We fight in order to stay awake.

I like this man, and I really approve of what he says.

No comment!

Sunday, December 7, 2008

Feels like minus 30


Ottawa's current weather report informs me that we have just been for a walk round town at -18°C with a wind chill of -30°. Better to be indoors, then. Twelfth Night yesterday was great fun to watch, and today we were at the annual Flying Club party complete with a visit from Santa Claus who like little Tamara was all in red and white like the berries on the rowan tree across the drive from our house.

Friday, December 5, 2008

Entertainments

There's plenty going on in this city to take our minds off our local traffic congestion and weather. Carol and I and several hundred other people attended a Christmas concert featuring two local youth choirs at the Notre-Dame Basilica this evening: the Calixa Lavallée (university) Choir, conducted by a fellow student of music, and the (younger, high-school age) Chorale De La Salle conducted by Robert Filion who has trained this choir to an impressively high standard; they perform from memory, even when singing in Finnish, Spanish, Slovenian or Latvian, have been broadcast on the CBC and go on international tours. Why haven't I heard of them before? The school where this music teacher works is in Lower Town, just round the corner from our house.

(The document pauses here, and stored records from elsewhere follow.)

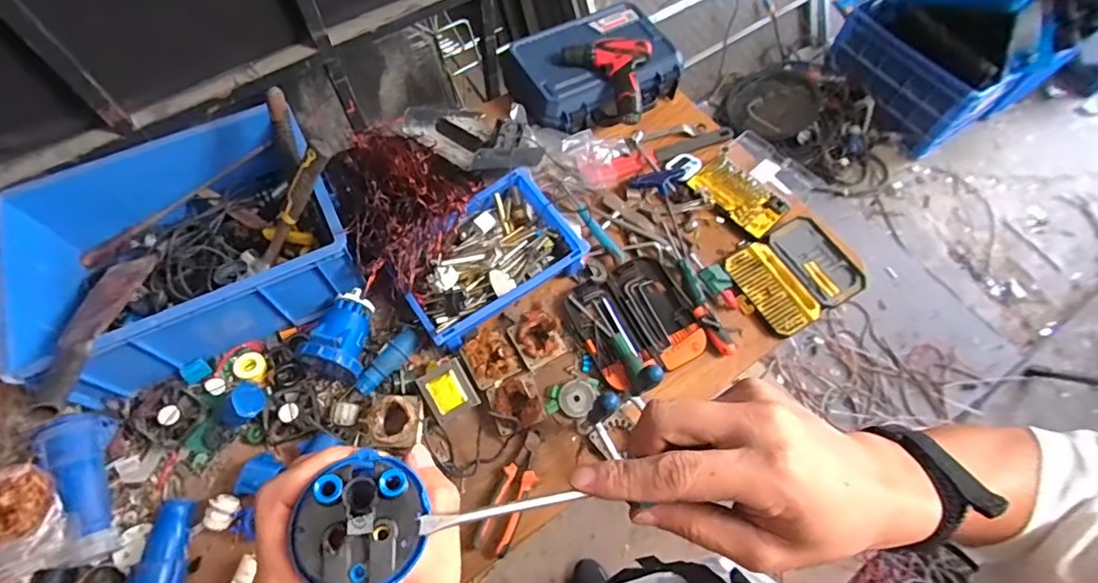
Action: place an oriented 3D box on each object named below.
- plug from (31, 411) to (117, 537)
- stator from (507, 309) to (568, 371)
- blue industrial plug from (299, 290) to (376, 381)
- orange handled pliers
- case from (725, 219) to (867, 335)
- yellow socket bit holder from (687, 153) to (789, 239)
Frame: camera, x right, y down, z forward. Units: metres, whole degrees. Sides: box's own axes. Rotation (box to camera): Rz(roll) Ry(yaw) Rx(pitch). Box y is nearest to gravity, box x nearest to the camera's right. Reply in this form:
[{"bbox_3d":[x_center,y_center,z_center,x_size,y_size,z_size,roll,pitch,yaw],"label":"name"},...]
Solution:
[{"bbox_3d":[-0.674,0.259,0.746,0.075,0.070,0.178,-31,67,-16],"label":"plug"},{"bbox_3d":[-0.020,0.081,0.910,0.087,0.045,0.091,-31,67,-16],"label":"stator"},{"bbox_3d":[-0.345,0.068,0.874,0.100,0.108,0.139,12,63,5],"label":"blue industrial plug"},{"bbox_3d":[-0.054,0.315,0.818,0.053,0.024,0.186,23,64,10],"label":"orange handled pliers"},{"bbox_3d":[0.474,-0.032,1.007,0.255,0.025,0.184,-27,66,-15],"label":"case"},{"bbox_3d":[0.399,-0.204,1.082,0.117,0.019,0.185,-40,70,-20],"label":"yellow socket bit holder"}]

Tomorrow six of us are going to watch a matinée performance of Shakespeare's Twelfth Night at the Glebe Community Centre, the actor who plays Sir Andrew Aguecheek being a member of our flying club.

Monday, December 1, 2008

Podria haber sido ...

Busy day today. As soon as I got up, I made a start on our homemade spreadsheet to work out how much we're spending at the moment and to estimate how much we've therefore got to stop spending before our money supply runs out. It's best to do this depressing sort of calculation early in the morning when you're feeling strong, rather than just before bedtime. I then made a quick bowl of porridge (porridge being great value for money) before ringing the Glebe Community Centre Theatre Company to see if they still have $5 seats available for their Saturday matinée performance of Twelfth Night next weekend (they do), and then catching a couple of buses to a 10 o'clock meeting where we were planning the diplomatic Christmas party at the end of next week, at which something like 140 people are expected.

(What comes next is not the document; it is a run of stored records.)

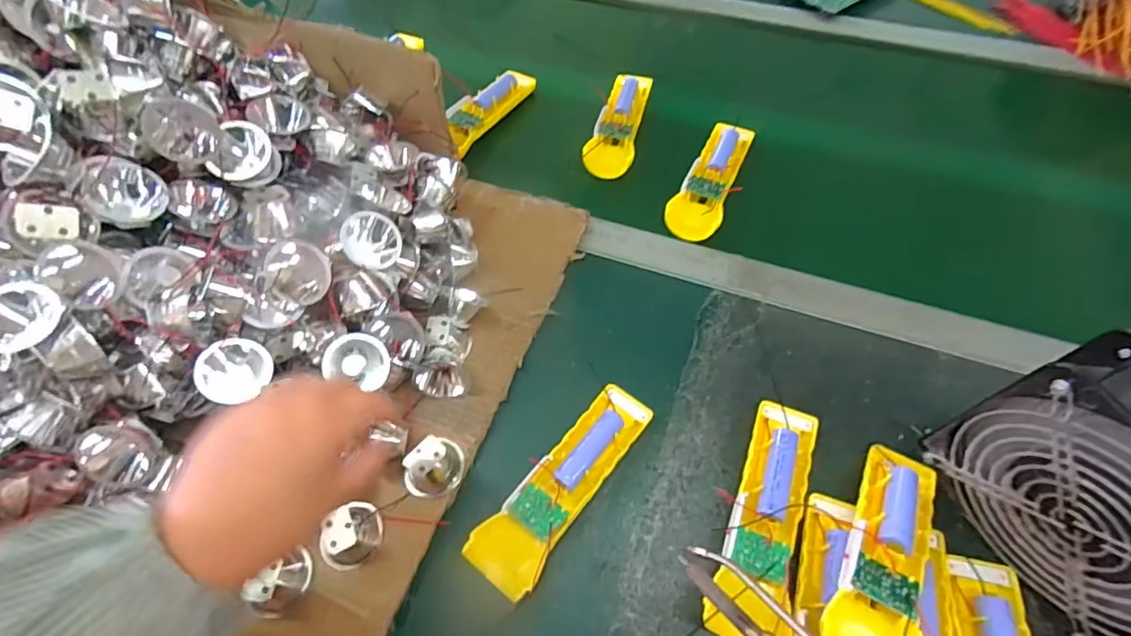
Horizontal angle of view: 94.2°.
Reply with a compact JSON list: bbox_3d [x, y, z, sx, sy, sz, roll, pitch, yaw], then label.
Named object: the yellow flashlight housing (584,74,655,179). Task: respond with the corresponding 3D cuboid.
[{"bbox_3d":[0.059,-0.218,0.580,0.050,0.020,0.165,10,60,8],"label":"yellow flashlight housing"}]

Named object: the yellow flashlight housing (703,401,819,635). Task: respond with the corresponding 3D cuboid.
[{"bbox_3d":[0.137,0.133,0.361,0.049,0.033,0.164,18,61,12],"label":"yellow flashlight housing"}]

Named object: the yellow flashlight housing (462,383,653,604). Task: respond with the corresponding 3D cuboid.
[{"bbox_3d":[0.001,0.117,0.376,0.047,0.031,0.160,35,66,20],"label":"yellow flashlight housing"}]

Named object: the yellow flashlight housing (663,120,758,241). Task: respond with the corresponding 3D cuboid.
[{"bbox_3d":[0.147,-0.145,0.531,0.050,0.024,0.164,20,62,13],"label":"yellow flashlight housing"}]

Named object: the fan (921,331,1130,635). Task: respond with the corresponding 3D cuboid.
[{"bbox_3d":[0.306,0.106,0.300,0.059,0.151,0.146,-22,61,-11],"label":"fan"}]

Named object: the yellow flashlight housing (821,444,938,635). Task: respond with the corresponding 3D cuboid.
[{"bbox_3d":[0.194,0.142,0.318,0.049,0.022,0.158,29,47,17],"label":"yellow flashlight housing"}]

Home again at lunchtime via the shops, to work on some digital photo projects for various Christmassy purposes; it took most of the afternoon, especially as I had to make a call to iPhoto in the midst of this (haven't a clue what our iPhoto ID is for the login screen), but I did also speak to my daughter who can now be seen and heard in the on-line NPL Christmas greeting! Click on that link to hear her and four of her colleagues singing Ding Dong Merrily on High in NPL's sound measurement laboratories. My grandson Alexander was half inclined to sing to me as well today, but thought better of it when he realised he could be watching Thomas The Tank Engine on the screen instead, so said "Bye-bye Grandma!" in no uncertain terms. Then I had to make a quick supper for Chris, home in good time because he had to teach at the flying club this evening. I invented a thick Mediterranean-flavoured soup including lima beans, chickpeas and chunks of ham. There's a word for that sort of meal; I can't think of it. Anyhow after a bit more juggling with our budget spreadsheet we ate fast and so had time to play the Borodin piece on our clarinet and piano before Chris went out again.

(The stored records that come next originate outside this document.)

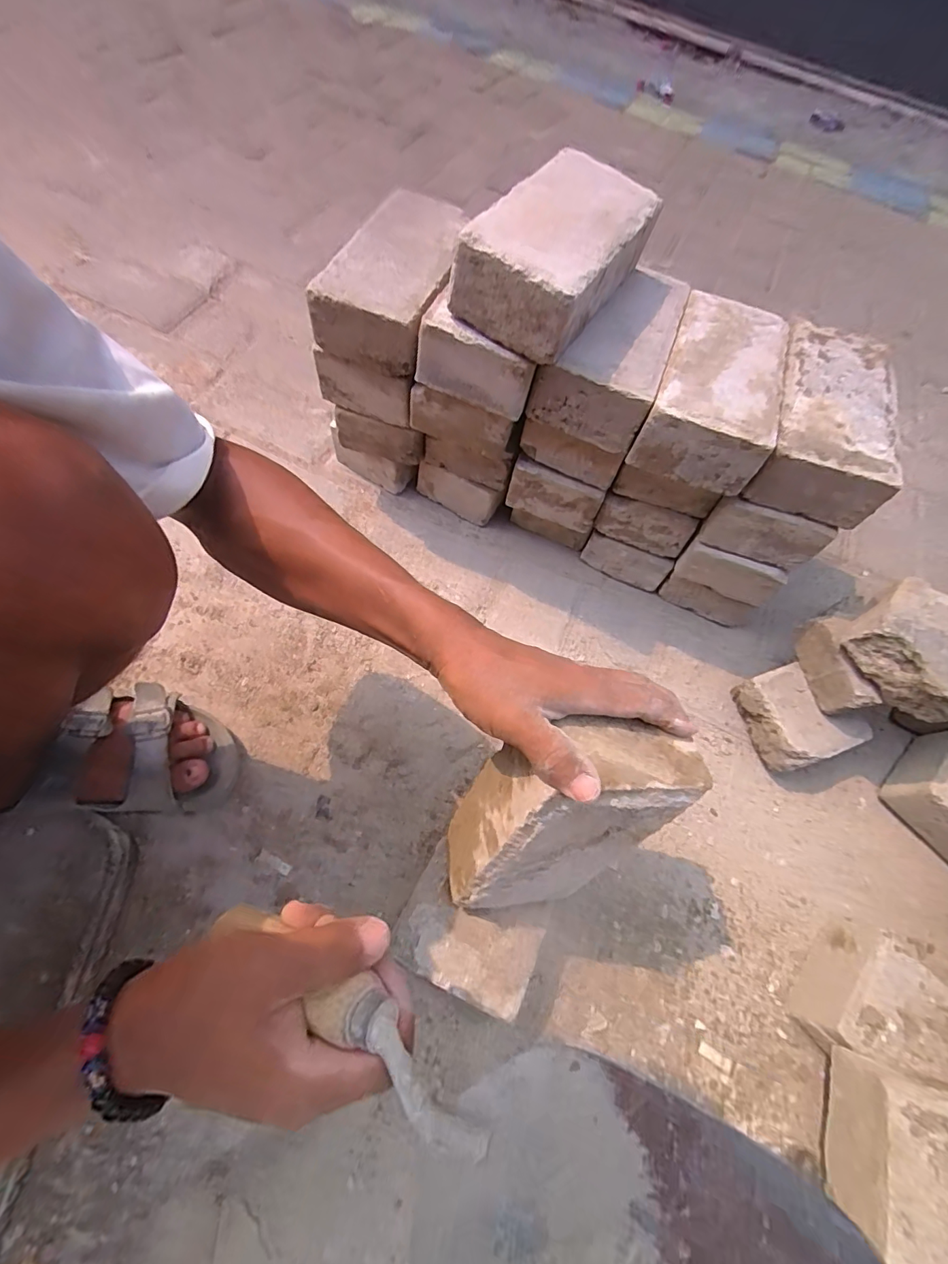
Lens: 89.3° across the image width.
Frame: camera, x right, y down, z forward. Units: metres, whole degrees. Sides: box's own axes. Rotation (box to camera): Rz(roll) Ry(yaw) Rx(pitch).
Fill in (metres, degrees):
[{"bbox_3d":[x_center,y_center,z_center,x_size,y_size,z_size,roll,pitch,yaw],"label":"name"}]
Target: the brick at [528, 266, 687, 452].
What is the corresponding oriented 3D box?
[{"bbox_3d":[0.135,-0.277,0.474,0.103,0.068,0.192,22,63,2],"label":"brick"}]

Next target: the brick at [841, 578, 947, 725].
[{"bbox_3d":[0.432,0.015,0.463,0.101,0.060,0.106,-40,76,-24],"label":"brick"}]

Yiwen and Pete came round to bring us some Jamaican rum cake they've been making all this year, now baked & being divided amongst their friends. I decorated a cardboard box for the diplomatic party and finally sat down to write an essay in Spanish on what I would have been if I hadn't been what I am now. I have to read it out at the Spanish conversation tomorrow before going by bus again to a completely different meeting, this one about editing the flying club's magazine.